### WHAT IS BEING ASKED
Transcribe the full listing below exactly.
START PROVIDED MATERIAL
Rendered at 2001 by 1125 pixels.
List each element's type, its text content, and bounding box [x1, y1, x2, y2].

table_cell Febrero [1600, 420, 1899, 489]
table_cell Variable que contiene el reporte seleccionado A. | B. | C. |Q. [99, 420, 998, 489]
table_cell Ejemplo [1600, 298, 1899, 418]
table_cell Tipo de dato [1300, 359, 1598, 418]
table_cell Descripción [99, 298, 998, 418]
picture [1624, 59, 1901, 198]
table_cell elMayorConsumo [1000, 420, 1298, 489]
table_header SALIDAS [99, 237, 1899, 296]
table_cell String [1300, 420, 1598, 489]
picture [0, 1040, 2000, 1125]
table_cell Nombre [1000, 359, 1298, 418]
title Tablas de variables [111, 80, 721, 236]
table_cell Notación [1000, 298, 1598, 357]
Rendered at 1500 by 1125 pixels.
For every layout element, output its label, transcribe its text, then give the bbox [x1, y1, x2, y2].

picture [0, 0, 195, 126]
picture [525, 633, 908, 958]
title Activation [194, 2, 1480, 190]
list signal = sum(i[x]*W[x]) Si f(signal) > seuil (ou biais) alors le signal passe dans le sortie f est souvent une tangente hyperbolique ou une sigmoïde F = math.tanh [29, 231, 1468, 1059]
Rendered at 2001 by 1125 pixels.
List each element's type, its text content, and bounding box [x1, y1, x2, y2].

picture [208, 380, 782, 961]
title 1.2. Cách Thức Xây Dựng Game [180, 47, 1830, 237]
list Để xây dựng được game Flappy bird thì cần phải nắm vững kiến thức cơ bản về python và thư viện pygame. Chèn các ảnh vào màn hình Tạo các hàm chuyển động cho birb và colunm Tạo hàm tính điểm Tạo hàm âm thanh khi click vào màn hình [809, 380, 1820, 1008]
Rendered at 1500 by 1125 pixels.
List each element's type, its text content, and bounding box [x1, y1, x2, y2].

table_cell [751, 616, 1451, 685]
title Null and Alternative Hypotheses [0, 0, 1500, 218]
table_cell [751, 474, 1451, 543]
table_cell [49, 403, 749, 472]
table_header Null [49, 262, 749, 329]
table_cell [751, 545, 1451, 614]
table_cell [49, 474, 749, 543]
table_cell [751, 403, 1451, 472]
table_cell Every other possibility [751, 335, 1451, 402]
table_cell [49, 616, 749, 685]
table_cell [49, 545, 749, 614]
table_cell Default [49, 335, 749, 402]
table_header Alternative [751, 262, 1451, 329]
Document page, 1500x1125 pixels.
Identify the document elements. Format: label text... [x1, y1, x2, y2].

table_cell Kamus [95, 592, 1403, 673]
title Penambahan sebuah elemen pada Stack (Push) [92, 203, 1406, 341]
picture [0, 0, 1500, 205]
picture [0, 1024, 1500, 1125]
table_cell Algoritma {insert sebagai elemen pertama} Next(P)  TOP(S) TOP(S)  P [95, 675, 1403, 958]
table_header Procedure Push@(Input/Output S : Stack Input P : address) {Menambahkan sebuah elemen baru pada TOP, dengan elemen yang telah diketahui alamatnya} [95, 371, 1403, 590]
END PROVIDED MATERIAL
### EXERCISE RESULT
Rendered at 2001 by 1125 pixels.
List each element's type, its text content, and bounding box [x1, y1, x2, y2].

table_cell Febrero [1600, 420, 1899, 489]
table_cell Variable que contiene el reporte seleccionado A. | B. | C. |Q. [99, 420, 998, 489]
table_cell Ejemplo [1600, 298, 1899, 418]
table_cell Tipo de dato [1300, 359, 1598, 418]
table_cell Descripción [99, 298, 998, 418]
picture [1624, 59, 1901, 198]
table_cell elMayorConsumo [1000, 420, 1298, 489]
table_header SALIDAS [99, 237, 1899, 296]
table_cell String [1300, 420, 1598, 489]
picture [0, 1040, 2000, 1125]
table_cell Nombre [1000, 359, 1298, 418]
title Tablas de variables [111, 80, 721, 236]
table_cell Notación [1000, 298, 1598, 357]
Rendered at 1500 by 1125 pixels.
For every layout element, output its label, transcribe its text, then give the bbox [x1, y1, x2, y2].

picture [0, 0, 195, 126]
picture [525, 633, 908, 958]
title Activation [194, 2, 1480, 190]
list signal = sum(i[x]*W[x]) Si f(signal) > seuil (ou biais) alors le signal passe dans le sortie f est souvent une tangente hyperbolique ou une sigmoïde F = math.tanh [29, 231, 1468, 1059]
Rendered at 2001 by 1125 pixels.
List each element's type, its text content, and bounding box [x1, y1, x2, y2].

picture [208, 380, 782, 961]
title 1.2. Cách Thức Xây Dựng Game [180, 47, 1830, 237]
list Để xây dựng được game Flappy bird thì cần phải nắm vững kiến thức cơ bản về python và thư viện pygame. Chèn các ảnh vào màn hình Tạo các hàm chuyển động cho birb và colunm Tạo hàm tính điểm Tạo hàm âm thanh khi click vào màn hình [809, 380, 1820, 1008]
Rendered at 1500 by 1125 pixels.
List each element's type, its text content, and bounding box [x1, y1, x2, y2].

table_cell [751, 616, 1451, 685]
title Null and Alternative Hypotheses [0, 0, 1500, 218]
table_cell [751, 474, 1451, 543]
table_cell [49, 403, 749, 472]
table_header Null [49, 262, 749, 329]
table_cell [751, 545, 1451, 614]
table_cell [49, 474, 749, 543]
table_cell [751, 403, 1451, 472]
table_cell Every other possibility [751, 335, 1451, 402]
table_cell [49, 616, 749, 685]
table_cell [49, 545, 749, 614]
table_cell Default [49, 335, 749, 402]
table_header Alternative [751, 262, 1451, 329]
Document page, 1500x1125 pixels.
Identify the document elements. Format: label text... [x1, y1, x2, y2].

table_cell Kamus [95, 592, 1403, 673]
title Penambahan sebuah elemen pada Stack (Push) [92, 203, 1406, 341]
picture [0, 0, 1500, 205]
picture [0, 1024, 1500, 1125]
table_cell Algoritma {insert sebagai elemen pertama} Next(P)  TOP(S) TOP(S)  P [95, 675, 1403, 958]
table_header Procedure Push@(Input/Output S : Stack Input P : address) {Menambahkan sebuah elemen baru pada TOP, dengan elemen yang telah diketahui alamatnya} [95, 371, 1403, 590]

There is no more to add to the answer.